What this task involves:
From the material below, work out how many lines contain "ended" and answer with the number only.

Source material:
◆ ◆ ◆
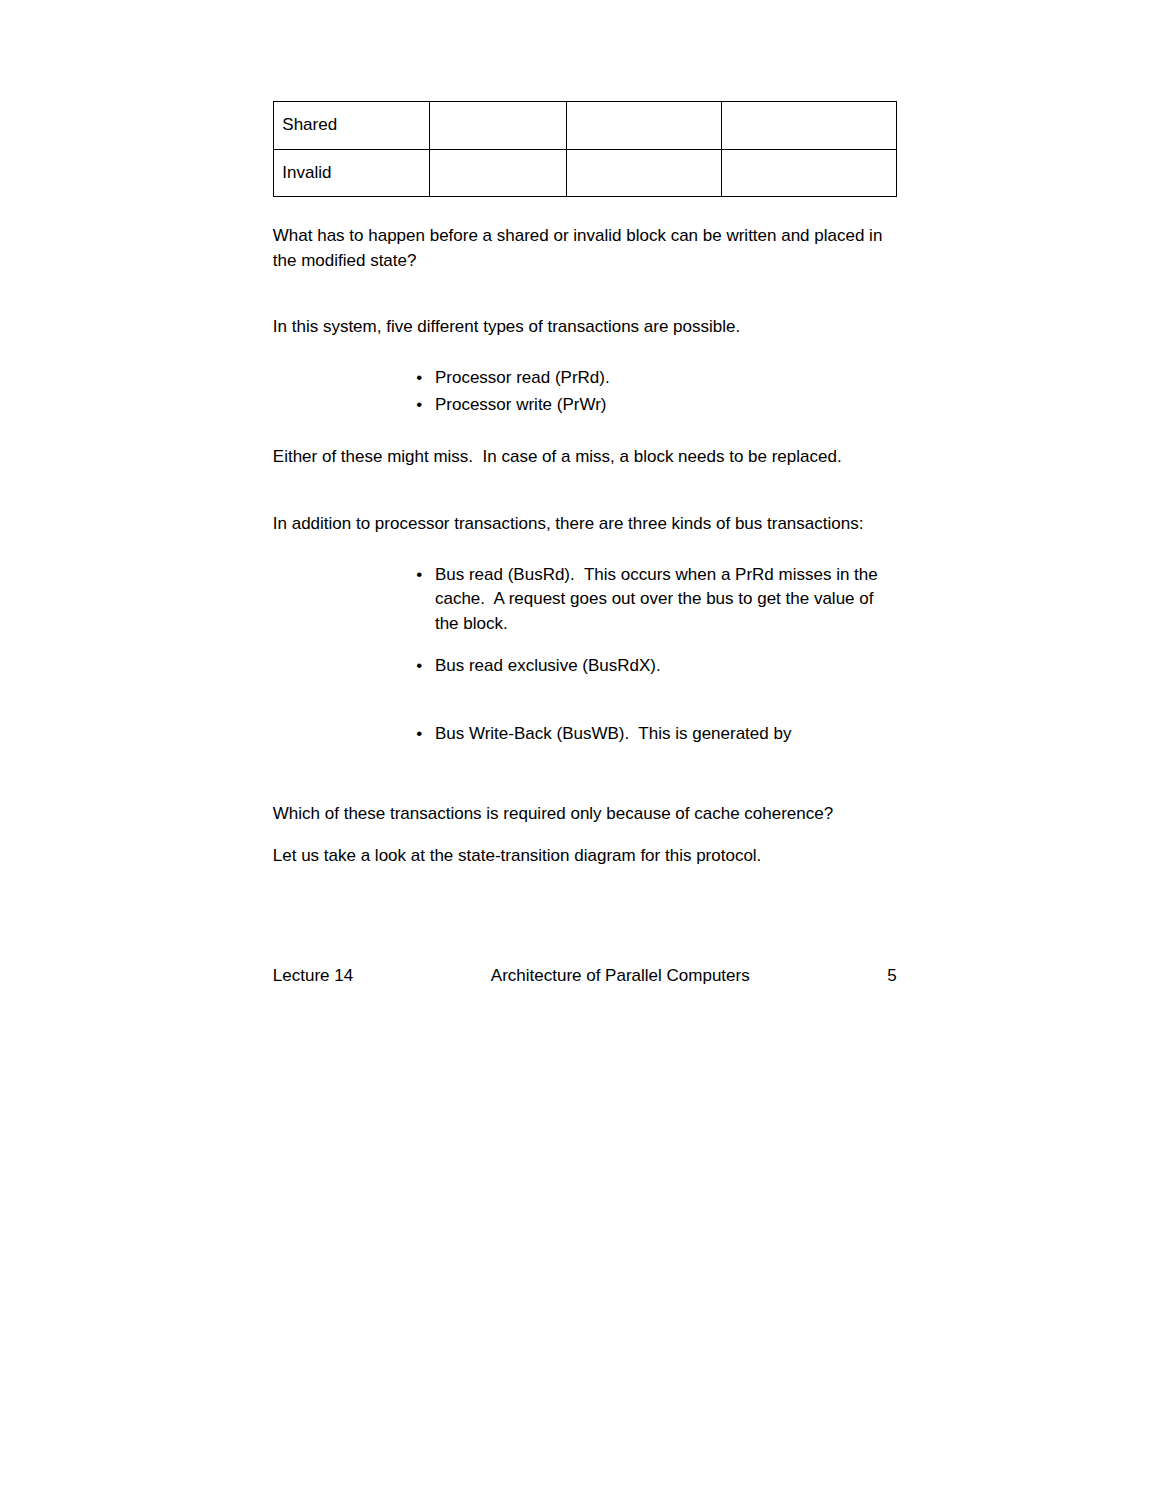| Shared | | | |
| Invalid | | | |
What has to happen before a shared or invalid block can be written and placed in the modified state?
In this system, five different types of transactions are possible.
Processor read (PrRd).
Processor write (PrWr)
Either of these might miss. In case of a miss, a block needs to be replaced.
In addition to processor transactions, there are three kinds of bus transactions:
Bus read (BusRd). This occurs when a PrRd misses in the cache. A request goes out over the bus to get the value of the block.
Bus read exclusive (BusRdX).
Bus Write-Back (BusWB). This is generated by
Which of these transactions is required only because of cache coherence?
Let us take a look at the state-transition diagram for this protocol.
Lecture 14
Architecture of Parallel Computers
5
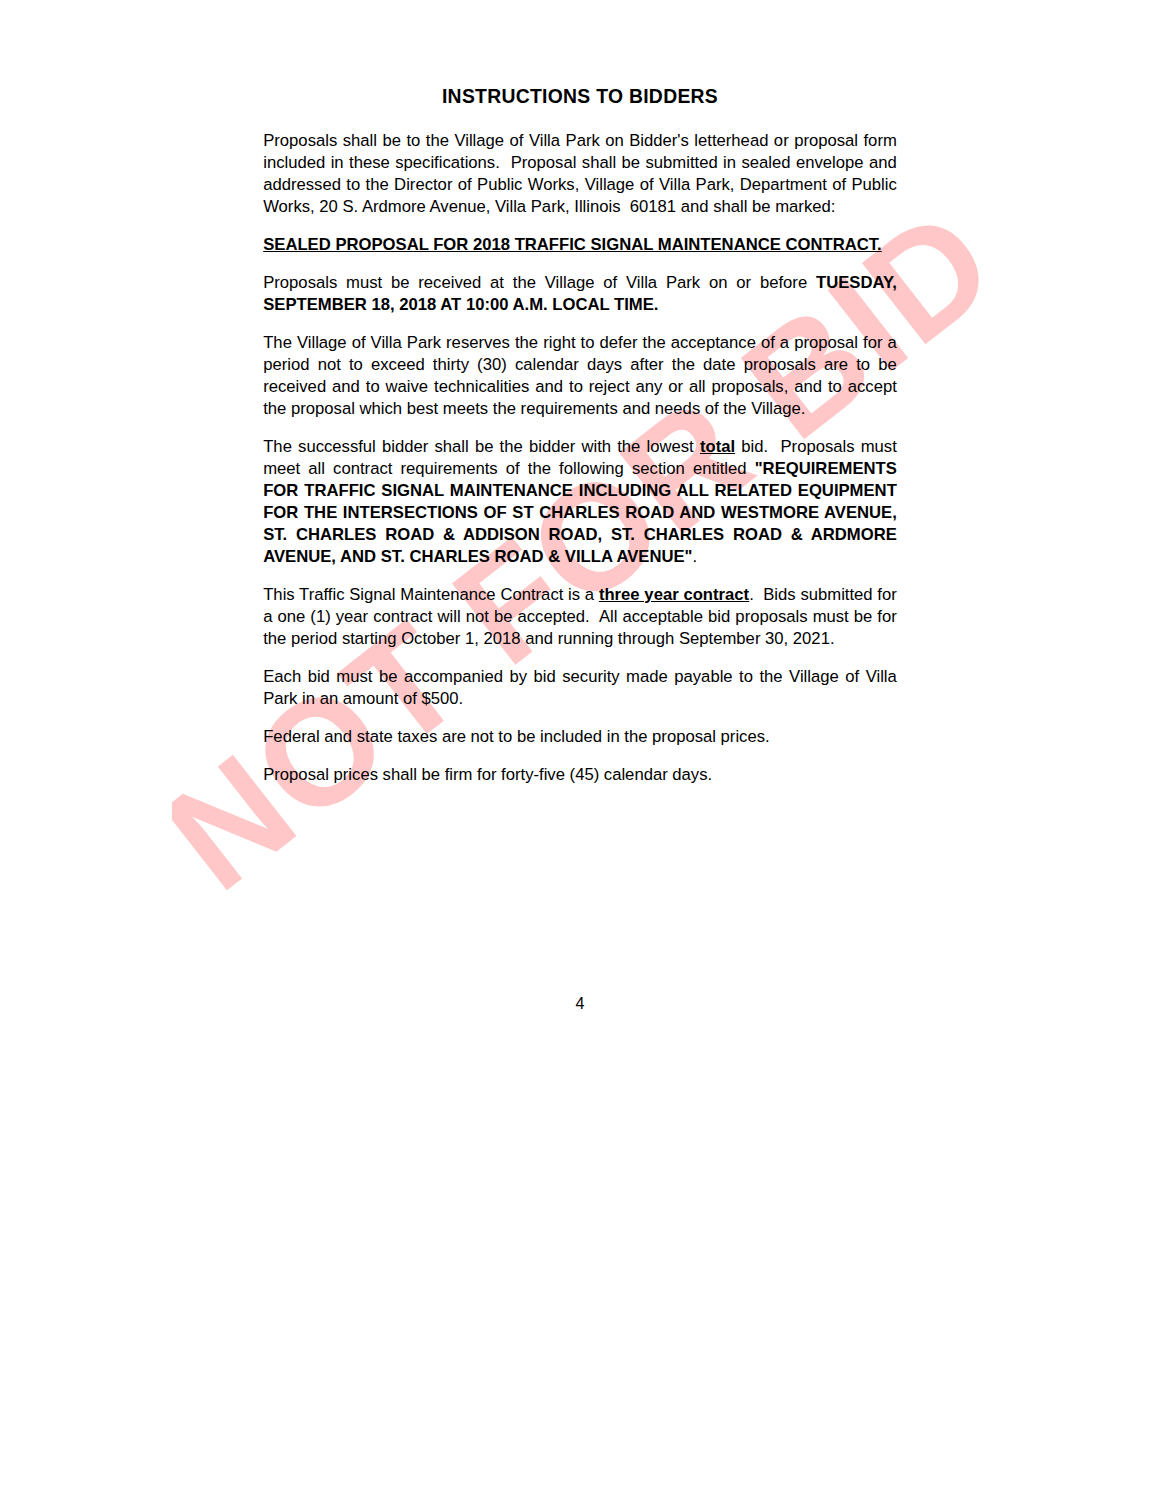NOT FOR BID
INSTRUCTIONS TO BIDDERS
Proposals shall be to the Village of Villa Park on Bidder's letterhead or proposal form included in these specifications. Proposal shall be submitted in sealed envelope and addressed to the Director of Public Works, Village of Villa Park, Department of Public Works, 20 S. Ardmore Avenue, Villa Park, Illinois 60181 and shall be marked:
SEALED PROPOSAL FOR 2018 TRAFFIC SIGNAL MAINTENANCE CONTRACT.
Proposals must be received at the Village of Villa Park on or before TUESDAY, SEPTEMBER 18, 2018 AT 10:00 A.M. LOCAL TIME.
The Village of Villa Park reserves the right to defer the acceptance of a proposal for a period not to exceed thirty (30) calendar days after the date proposals are to be received and to waive technicalities and to reject any or all proposals, and to accept the proposal which best meets the requirements and needs of the Village.
The successful bidder shall be the bidder with the lowest total bid. Proposals must meet all contract requirements of the following section entitled "REQUIREMENTS FOR TRAFFIC SIGNAL MAINTENANCE INCLUDING ALL RELATED EQUIPMENT FOR THE INTERSECTIONS OF ST CHARLES ROAD AND WESTMORE AVENUE, ST. CHARLES ROAD & ADDISON ROAD, ST. CHARLES ROAD & ARDMORE AVENUE, AND ST. CHARLES ROAD & VILLA AVENUE".
This Traffic Signal Maintenance Contract is a three year contract. Bids submitted for a one (1) year contract will not be accepted. All acceptable bid proposals must be for the period starting October 1, 2018 and running through September 30, 2021.
Each bid must be accompanied by bid security made payable to the Village of Villa Park in an amount of $500.
Federal and state taxes are not to be included in the proposal prices.
Proposal prices shall be firm for forty-five (45) calendar days.
4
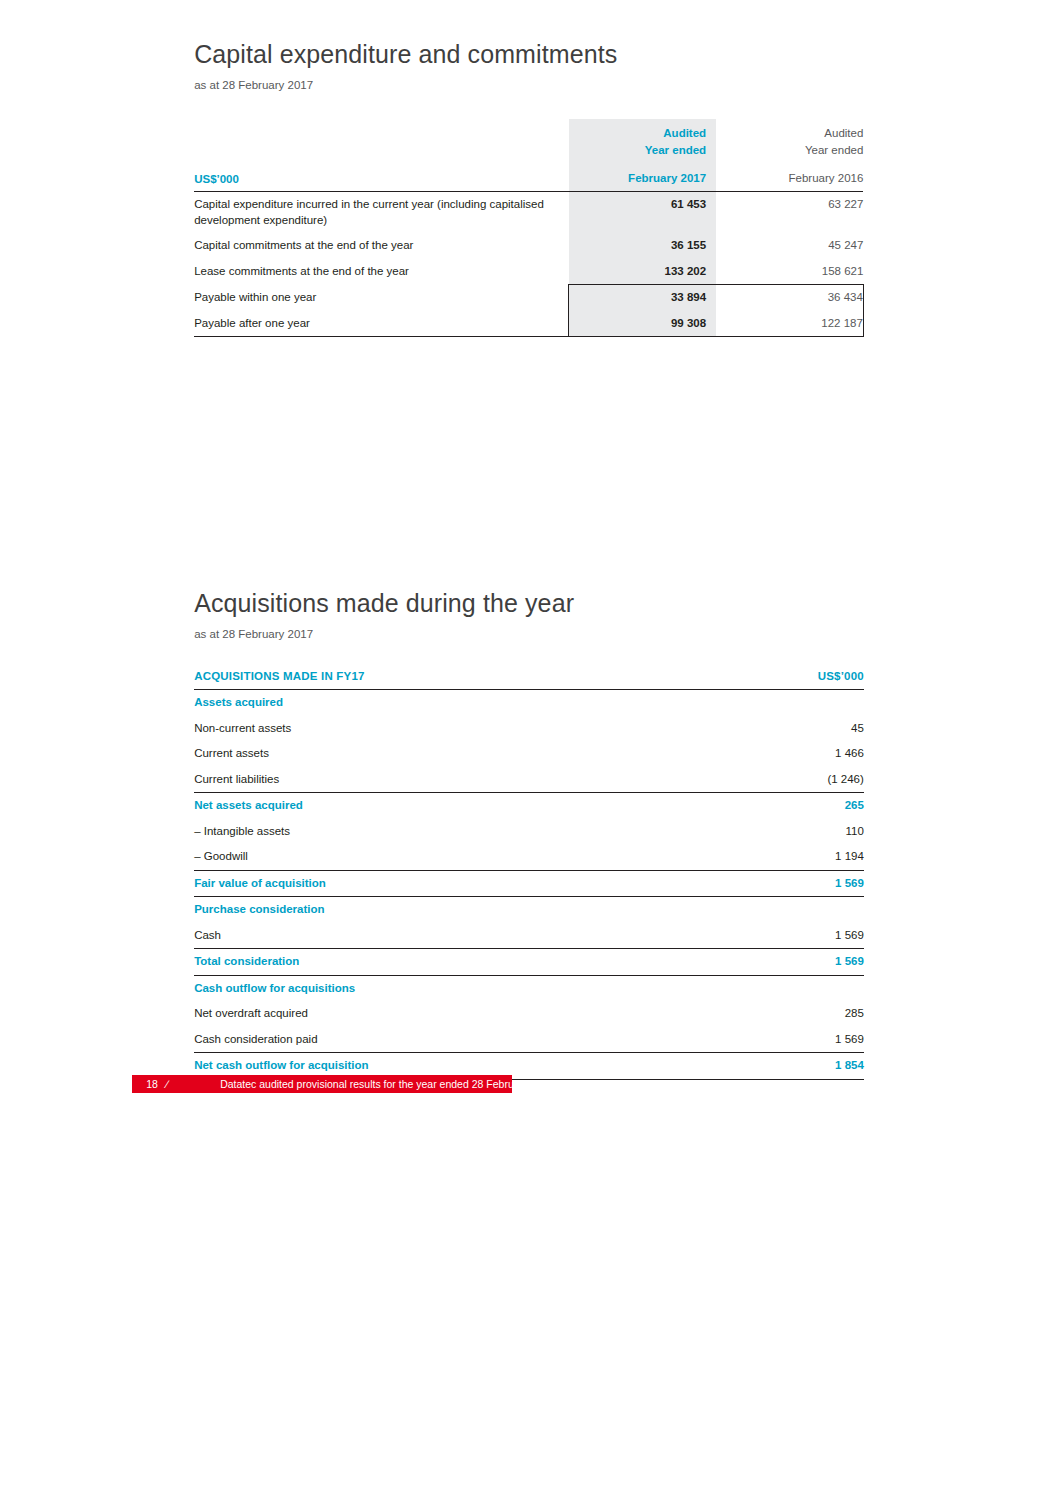Capital expenditure and commitments
as at 28 February 2017
| | Audited Year ended | Audited Year ended |
| --- | --- | --- |
| US$’000 | February 2017 | February 2016 |
| Capital expenditure incurred in the current year (including capitalised development expenditure) | 61 453 | 63 227 |
| Capital commitments at the end of the year | 36 155 | 45 247 |
| Lease commitments at the end of the year | 133 202 | 158 621 |
| Payable within one year | 33 894 | 36 434 |
| Payable after one year | 99 308 | 122 187 |
Acquisitions made during the year
as at 28 February 2017
| ACQUISITIONS MADE IN FY17 | US$’000 |
| --- | --- |
| Assets acquired | |
| Non-current assets | 45 |
| Current assets | 1 466 |
| Current liabilities | (1 246) |
| Net assets acquired | 265 |
| – Intangible assets | 110 |
| – Goodwill | 1 194 |
| Fair value of acquisition | 1 569 |
| Purchase consideration | |
| Cash | 1 569 |
| Total consideration | 1 569 |
| Cash outflow for acquisitions | |
| Net overdraft acquired | 285 |
| Cash consideration paid | 1 569 |
| Net cash outflow for acquisition | 1 854 |
18
∕
Datatec audited provisional results for the year ended 28 February 2017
◆ ◆ ◆
Response:
2